— Begin PAGE EXCERPT —

To interpret Bayes factors, we used the discrete classification scheme that is widely accepted and proposed by Lee and Wagenmakers (2014). For evidence favoring ₁, BF₁₀ is anecdotal for BF ∈ (1, 3], moderate for BF ∈ (3, 10], strong for BF ∈ (10, 30], very strong for BF ∈ (30, 100], and extreme for BF ∈ (100, ∞]. For data in favor of ₀, these thresholds are inverted (1, 1/3, 1/10, 1/30, 1/100). Anecdotal evidence is deemed as inconclusive for an effect and more data would need to be collected to fully rule in or rule out such effect.

4 Results

Effectiveness: For success rate of tasks, 26.8% (22/82) and 29.3% (24/82) participants successfully finished their tasks under the GH-informed document planner and the classical planner, respectively. We ran a Bayesian binomial test to see whether there was a difference in task success rate. The tests revealed moderate evidence against such difference (BF₁₀ = 0.18). Thus, H1.1 was not supported. Participants were equally likely to finish their tasks with instructions from each planner. For success rate of instructions, 94.1% (540/574) and 92.5% (531/574) of individual instructions were successfully completed under the GH-informed document planer and the classical planner, respectively. A Bayesian binomial test revealed moderate evidence against a difference between planner types (BF₁₀ = 0.28). Thus, H1.2 was also not supported. Participants were overall equally likely to complete instructions at the individual level with instructions from each planner, although the mean instruction-level success rate was slightly higher for the GH-informed planner.

Figure 3: Average task completion time (seconds).

Efficiency: A two-way repeated measures Analysis of Variance (RM-ANOVA) revealed extreme evidence favoring an effect of task (BF₁₀ = 2.32 × 10¹¹) with participants completing the easy task significantly faster (M = 58.15s) than the hard task (M = 90.71s). Anecdotal evidence was found against an effect of planner (BF₁₀ = 0.43), suggesting there is probably no such effect, and if there is, it would be that tasks took longer to complete when sequenced by the classical planner (M = 77.15s) than by the GH-informed planner (M = 71.71s). Anecdotal evidence was found in favor of an interaction between task type and planner type (BF₁₀ = 1.10). As shown in Fig. 3, it may be that the GH-informed planner outperformed the classical planner within the hard task. This suggests that H2 is partially supported: People may have finished tasks faster under the GH-informed planner than under the classical planner, but only for the hard task.

Figure 4: Mean naturalness ratings.

— End PAGE EXCERPT —
— Begin THE INPUT —

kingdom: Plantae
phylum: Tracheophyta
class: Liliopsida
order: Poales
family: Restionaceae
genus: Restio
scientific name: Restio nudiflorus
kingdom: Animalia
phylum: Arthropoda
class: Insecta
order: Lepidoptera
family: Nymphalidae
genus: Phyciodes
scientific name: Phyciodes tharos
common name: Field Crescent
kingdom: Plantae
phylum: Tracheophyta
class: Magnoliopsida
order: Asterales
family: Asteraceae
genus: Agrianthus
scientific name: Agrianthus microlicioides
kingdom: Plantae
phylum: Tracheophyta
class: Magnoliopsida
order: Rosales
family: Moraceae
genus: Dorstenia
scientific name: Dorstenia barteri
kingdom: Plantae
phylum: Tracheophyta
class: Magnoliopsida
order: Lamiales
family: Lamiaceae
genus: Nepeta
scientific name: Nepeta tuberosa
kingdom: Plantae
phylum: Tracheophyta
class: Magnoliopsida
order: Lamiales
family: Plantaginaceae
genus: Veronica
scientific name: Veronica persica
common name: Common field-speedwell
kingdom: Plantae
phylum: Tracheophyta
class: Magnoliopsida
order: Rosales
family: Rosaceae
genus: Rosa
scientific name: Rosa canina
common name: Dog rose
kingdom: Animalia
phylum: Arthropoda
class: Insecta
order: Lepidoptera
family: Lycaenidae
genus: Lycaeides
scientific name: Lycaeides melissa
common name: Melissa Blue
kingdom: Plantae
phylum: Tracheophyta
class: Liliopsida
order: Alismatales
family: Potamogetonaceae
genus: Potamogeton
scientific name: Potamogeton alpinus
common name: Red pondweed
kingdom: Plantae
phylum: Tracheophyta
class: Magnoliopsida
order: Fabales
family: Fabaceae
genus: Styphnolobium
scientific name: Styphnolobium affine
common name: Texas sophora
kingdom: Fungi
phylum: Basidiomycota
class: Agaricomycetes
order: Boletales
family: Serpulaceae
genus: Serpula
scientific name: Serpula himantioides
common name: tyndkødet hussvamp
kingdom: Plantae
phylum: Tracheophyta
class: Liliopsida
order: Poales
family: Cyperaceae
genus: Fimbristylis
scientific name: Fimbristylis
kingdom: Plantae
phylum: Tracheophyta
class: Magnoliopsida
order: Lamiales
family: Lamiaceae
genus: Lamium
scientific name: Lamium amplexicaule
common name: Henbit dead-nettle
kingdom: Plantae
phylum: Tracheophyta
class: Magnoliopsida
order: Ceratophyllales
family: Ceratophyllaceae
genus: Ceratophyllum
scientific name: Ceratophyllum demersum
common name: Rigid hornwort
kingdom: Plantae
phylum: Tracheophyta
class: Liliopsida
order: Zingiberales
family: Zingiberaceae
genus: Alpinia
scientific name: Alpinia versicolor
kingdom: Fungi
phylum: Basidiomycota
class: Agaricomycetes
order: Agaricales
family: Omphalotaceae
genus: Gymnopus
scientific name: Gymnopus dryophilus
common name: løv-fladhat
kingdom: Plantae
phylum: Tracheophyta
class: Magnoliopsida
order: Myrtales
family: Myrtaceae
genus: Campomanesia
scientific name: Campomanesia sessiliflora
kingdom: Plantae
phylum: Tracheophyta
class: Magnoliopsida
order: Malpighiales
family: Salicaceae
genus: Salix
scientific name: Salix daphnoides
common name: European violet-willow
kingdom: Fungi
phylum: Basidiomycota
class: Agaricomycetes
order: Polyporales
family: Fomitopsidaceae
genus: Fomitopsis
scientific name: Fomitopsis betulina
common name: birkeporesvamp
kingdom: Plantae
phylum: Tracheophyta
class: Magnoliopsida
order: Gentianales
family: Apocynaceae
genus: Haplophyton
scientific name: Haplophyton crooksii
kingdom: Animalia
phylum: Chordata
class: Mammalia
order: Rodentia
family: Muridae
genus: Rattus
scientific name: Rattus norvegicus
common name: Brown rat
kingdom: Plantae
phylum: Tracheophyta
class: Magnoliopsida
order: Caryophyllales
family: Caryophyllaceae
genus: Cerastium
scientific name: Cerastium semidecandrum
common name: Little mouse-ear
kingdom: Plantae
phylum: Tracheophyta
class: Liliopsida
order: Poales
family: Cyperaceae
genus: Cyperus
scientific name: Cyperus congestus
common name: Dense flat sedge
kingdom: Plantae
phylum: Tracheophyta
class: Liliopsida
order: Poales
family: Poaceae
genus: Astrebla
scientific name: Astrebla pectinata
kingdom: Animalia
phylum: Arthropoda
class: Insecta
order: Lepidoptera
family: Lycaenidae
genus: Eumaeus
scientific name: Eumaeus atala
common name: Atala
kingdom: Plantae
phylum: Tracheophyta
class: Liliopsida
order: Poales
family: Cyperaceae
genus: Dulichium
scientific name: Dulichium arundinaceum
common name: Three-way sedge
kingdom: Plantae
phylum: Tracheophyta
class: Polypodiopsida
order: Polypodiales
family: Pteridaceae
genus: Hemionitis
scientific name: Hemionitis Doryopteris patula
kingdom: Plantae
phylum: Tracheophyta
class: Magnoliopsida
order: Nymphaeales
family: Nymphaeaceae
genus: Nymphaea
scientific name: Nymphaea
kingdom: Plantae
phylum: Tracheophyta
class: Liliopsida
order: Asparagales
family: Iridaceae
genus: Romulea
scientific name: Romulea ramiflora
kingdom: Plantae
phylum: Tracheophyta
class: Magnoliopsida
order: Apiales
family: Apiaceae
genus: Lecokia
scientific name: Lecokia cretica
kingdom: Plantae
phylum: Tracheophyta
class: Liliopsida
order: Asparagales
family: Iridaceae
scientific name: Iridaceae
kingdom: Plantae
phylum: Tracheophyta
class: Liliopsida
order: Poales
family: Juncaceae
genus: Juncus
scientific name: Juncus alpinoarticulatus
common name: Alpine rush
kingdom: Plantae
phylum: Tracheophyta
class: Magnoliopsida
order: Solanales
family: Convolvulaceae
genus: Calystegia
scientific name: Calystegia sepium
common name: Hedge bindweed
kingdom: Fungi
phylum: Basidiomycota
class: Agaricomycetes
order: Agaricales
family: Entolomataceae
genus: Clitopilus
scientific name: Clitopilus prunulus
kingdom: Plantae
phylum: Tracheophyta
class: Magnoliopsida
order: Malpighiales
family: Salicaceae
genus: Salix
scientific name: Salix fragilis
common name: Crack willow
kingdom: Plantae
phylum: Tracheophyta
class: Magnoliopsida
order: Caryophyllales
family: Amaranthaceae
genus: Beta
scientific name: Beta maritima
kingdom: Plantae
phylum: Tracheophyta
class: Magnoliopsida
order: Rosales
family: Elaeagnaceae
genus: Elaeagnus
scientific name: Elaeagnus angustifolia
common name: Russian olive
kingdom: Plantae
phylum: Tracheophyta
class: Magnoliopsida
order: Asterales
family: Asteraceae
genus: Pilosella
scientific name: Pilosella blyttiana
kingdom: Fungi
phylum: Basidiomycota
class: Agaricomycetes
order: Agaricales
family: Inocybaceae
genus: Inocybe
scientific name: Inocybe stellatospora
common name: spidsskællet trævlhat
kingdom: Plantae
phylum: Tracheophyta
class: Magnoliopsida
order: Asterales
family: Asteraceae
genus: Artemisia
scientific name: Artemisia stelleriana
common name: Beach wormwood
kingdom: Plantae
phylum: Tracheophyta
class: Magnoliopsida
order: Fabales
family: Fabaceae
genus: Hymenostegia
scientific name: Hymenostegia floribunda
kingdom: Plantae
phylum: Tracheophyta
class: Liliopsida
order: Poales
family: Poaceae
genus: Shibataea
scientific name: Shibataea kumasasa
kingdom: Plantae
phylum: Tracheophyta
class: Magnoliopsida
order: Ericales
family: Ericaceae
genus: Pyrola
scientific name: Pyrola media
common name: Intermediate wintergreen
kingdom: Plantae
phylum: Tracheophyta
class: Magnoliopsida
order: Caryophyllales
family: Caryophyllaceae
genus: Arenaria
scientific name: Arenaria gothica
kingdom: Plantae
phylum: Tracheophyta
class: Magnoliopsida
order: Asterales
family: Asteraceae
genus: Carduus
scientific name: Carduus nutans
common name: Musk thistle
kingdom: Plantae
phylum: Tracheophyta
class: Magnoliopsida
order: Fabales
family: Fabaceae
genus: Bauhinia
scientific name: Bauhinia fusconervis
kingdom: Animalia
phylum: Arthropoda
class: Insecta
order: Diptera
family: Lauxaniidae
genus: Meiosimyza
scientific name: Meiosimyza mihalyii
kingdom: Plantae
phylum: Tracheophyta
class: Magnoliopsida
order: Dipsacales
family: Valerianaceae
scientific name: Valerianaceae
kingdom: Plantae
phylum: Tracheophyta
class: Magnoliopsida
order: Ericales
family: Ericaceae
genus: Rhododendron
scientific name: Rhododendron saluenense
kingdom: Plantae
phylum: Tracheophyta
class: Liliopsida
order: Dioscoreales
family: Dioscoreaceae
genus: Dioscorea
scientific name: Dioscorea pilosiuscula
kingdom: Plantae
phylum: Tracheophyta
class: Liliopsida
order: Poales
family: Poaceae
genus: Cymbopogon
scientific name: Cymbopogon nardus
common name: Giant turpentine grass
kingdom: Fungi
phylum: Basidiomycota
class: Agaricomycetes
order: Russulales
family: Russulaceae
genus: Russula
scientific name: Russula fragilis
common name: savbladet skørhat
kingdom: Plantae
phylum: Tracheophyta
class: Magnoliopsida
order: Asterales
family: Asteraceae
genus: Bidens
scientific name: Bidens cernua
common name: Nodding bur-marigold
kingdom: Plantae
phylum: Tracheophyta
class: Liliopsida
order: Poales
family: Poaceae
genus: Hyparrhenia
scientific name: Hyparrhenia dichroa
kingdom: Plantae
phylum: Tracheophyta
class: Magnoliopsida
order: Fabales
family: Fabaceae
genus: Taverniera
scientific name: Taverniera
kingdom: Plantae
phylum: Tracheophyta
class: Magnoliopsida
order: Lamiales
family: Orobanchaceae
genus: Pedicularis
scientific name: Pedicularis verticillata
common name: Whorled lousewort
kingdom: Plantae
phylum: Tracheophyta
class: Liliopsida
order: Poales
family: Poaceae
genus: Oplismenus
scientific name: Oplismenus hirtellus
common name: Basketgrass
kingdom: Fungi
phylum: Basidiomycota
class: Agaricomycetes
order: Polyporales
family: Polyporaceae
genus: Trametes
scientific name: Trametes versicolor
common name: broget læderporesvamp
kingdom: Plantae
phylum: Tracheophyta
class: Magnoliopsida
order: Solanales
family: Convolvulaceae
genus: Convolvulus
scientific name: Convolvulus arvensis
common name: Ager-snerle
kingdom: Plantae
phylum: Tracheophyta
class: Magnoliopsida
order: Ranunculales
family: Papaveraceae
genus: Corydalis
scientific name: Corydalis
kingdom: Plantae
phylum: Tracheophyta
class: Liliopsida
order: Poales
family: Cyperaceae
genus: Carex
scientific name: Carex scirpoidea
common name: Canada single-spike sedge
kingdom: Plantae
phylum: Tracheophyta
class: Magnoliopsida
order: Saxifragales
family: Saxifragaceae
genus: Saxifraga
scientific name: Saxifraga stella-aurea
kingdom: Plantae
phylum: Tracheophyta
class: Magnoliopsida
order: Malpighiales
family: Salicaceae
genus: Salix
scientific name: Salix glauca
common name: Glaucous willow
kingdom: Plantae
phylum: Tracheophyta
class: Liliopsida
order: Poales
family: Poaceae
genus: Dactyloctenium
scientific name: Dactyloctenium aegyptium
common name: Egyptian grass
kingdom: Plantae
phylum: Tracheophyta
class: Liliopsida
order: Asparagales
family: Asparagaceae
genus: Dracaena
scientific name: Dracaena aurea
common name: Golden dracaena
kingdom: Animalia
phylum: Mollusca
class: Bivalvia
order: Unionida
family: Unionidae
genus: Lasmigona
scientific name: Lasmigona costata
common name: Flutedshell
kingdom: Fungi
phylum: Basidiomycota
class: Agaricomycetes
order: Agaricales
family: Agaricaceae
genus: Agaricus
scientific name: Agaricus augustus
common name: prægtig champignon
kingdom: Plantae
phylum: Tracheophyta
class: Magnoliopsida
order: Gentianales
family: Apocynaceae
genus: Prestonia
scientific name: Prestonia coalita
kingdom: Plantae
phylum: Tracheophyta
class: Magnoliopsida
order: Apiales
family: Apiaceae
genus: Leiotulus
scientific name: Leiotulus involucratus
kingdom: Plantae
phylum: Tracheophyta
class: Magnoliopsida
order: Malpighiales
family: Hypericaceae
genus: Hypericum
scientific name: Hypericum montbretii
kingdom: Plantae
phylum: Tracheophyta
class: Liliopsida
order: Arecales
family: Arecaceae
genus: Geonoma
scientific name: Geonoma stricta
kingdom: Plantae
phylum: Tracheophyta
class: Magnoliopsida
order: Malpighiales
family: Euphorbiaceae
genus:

— End THE INPUT —

**THE TASKS**
(A) Echo the planner study excerpt from "To interpret Bayes" up to and including "out such effect.".
(B) Render the records as a numbered list, starting at their first line and going up to and including the line with "genus: Serpula". Leave out any blank lines.
The records are unrelated to the planner study excerpt.

**FULL SOLUTIONS**
(A)
To interpret Bayes factors, we used the discrete classification scheme that is widely accepted and proposed by Lee and Wagenmakers (2014). For evidence favoring ₁, BF₁₀ is anecdotal for BF ∈ (1, 3], moderate for BF ∈ (3, 10], strong for BF ∈ (10, 30], very strong for BF ∈ (30, 100], and extreme for BF ∈ (100, ∞]. For data in favor of ₀, these thresholds are inverted (1, 1/3, 1/10, 1/30, 1/100). Anecdotal evidence is deemed as inconclusive for an effect and more data would need to be collected to fully rule in or rule out such effect.

(B)
1. kingdom: Plantae
2. phylum: Tracheophyta
3. class: Liliopsida
4. order: Poales
5. family: Restionaceae
6. genus: Restio
7. scientific name: Restio nudiflorus
8. kingdom: Animalia
9. phylum: Arthropoda
10. class: Insecta
11. order: Lepidoptera
12. family: Nymphalidae
13. genus: Phyciodes
14. scientific name: Phyciodes tharos
15. common name: Field Crescent
16. kingdom: Plantae
17. phylum: Tracheophyta
18. class: Magnoliopsida
19. order: Asterales
20. family: Asteraceae
21. genus: Agrianthus
22. scientific name: Agrianthus microlicioides
23. kingdom: Plantae
24. phylum: Tracheophyta
25. class: Magnoliopsida
26. order: Rosales
27. family: Moraceae
28. genus: Dorstenia
29. scientific name: Dorstenia barteri
30. kingdom: Plantae
31. phylum: Tracheophyta
32. class: Magnoliopsida
33. order: Lamiales
34. family: Lamiaceae
35. genus: Nepeta
36. scientific name: Nepeta tuberosa
37. kingdom: Plantae
38. phylum: Tracheophyta
39. class: Magnoliopsida
40. order: Lamiales
41. family: Plantaginaceae
42. genus: Veronica
43. scientific name: Veronica persica
44. common name: Common field-speedwell
45. kingdom: Plantae
46. phylum: Tracheophyta
47. class: Magnoliopsida
48. order: Rosales
49. family: Rosaceae
50. genus: Rosa
51. scientific name: Rosa canina
52. common name: Dog rose
53. kingdom: Animalia
54. phylum: Arthropoda
55. class: Insecta
56. order: Lepidoptera
57. family: Lycaenidae
58. genus: Lycaeides
59. scientific name: Lycaeides melissa
60. common name: Melissa Blue
61. kingdom: Plantae
62. phylum: Tracheophyta
63. class: Liliopsida
64. order: Alismatales
65. family: Potamogetonaceae
66. genus: Potamogeton
67. scientific name: Potamogeton alpinus
68. common name: Red pondweed
69. kingdom: Plantae
70. phylum: Tracheophyta
71. class: Magnoliopsida
72. order: Fabales
73. family: Fabaceae
74. genus: Styphnolobium
75. scientific name: Styphnolobium affine
76. common name: Texas sophora
77. kingdom: Fungi
78. phylum: Basidiomycota
79. class: Agaricomycetes
80. order: Boletales
81. family: Serpulaceae
82. genus: Serpula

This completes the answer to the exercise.